Carwyn Jones and Huw Lewis both said education funding must be shared more equally among schools and councils to give pupils a level playing field, and pledged to tackle inequalities in the system.
Although she did not make the same promise, the third candidate, Edwina Hart, said schools need to work more closely together, sharing resources and programmes, and not in isolation.
The trio, who are competing to replace Rhodri Morgan as leader of the Welsh Labour Party, and thus take the top Assembly Government job, have each put education at the top of their campaign agenda.
Edwina Hart, the Health Minister and AM for Ogmore, has the backing of Jane Hutt, the Education Minister, in her leadership bid.
If she comes to power, Ms Hart said she would continue to encourage the kind of progressive ideas in education that have characterised Wales since devolution.
Ms Hart said that tackling child poverty was central to her campaign, and early-years initiatives such as flying start and the foundation phase would be built on.
She also wants to tackle the issue of young people who are Neet (not in education, employment or training) and plans to hold a summit where public organisations, voluntary bodies and private firms would offer experience to young people to help them kick-start their careers.
She said: "Education represents our future, and I want to see an environment where all our young people thrive, regardless of whether they are looking for a vocational or a more academic road to adulthood."
Carwyn Jones, Assembly Member for Bridgend and the Assembly's Counsel General, had a brief stint as education minister after the 2007 Assembly election, before handing over the portfolio to Jane Hutt after the One Wales power-sharing agreement with Plaid Cymru.

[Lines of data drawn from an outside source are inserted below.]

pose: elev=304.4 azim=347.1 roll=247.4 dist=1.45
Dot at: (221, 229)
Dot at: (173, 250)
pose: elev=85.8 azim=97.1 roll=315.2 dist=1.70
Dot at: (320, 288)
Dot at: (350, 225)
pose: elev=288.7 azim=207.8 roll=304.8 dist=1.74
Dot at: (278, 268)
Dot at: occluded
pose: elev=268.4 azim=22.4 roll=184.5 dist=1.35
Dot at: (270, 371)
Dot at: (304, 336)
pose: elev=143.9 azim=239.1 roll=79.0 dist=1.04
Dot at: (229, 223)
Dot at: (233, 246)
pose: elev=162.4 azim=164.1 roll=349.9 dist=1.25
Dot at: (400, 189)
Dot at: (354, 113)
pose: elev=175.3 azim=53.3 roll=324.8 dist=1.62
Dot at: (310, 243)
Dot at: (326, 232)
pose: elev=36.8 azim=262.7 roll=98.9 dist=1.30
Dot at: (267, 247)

During his seven-week tenure, he set out plans to deal with basic skills and the 14-19 learning pathways, themes he plans to focus on if he gets the top job.
He said: "We need to continue to innovate and our 14-19 agenda should offer more work-based learning opportunities. We have to continue our strong skills agenda, to ensure that we compete in the world on knowledge rather than low pay."
Mr Jones will launch his full manifesto next week, saying it is "time to get real" on education.
Early-years investment will be "the absolute priority", and other aims include a fully funded foundation phase, greater support for transition from primary to secondary, a stronger capital fund for school building and turning schools into community hubs.
Huw Lewis, the Assembly Member for Merthyr Tydfil, was unceremoniously dumped from his post as deputy minister for transport and economy after the 2007 power-sharing agreement.
Mr Lewis said he wants Welsh Labour to restate its commitment to learning, and has pledged to set up a publicly managed fund for deprived children.
He also promised to revisit the recommendations of the groundbreaking Bramley Review, which said secondary funding was the key to academic success. The contentious report was shelved by the Assembly government.
Mr Lewis said: "A world-class education for everyone in Wales should not be an aspiration, but a fundamental right. Indeed, genuine opportunity for all must be the mantra that forms the cornerstone of our Welsh home."
Voting in the contest, which is open to Welsh Labour members, local parties, affiliated groups such as trade unions, Assembly Members, MPs and its MEP, is open until November 26. The winner will be announced on December 1.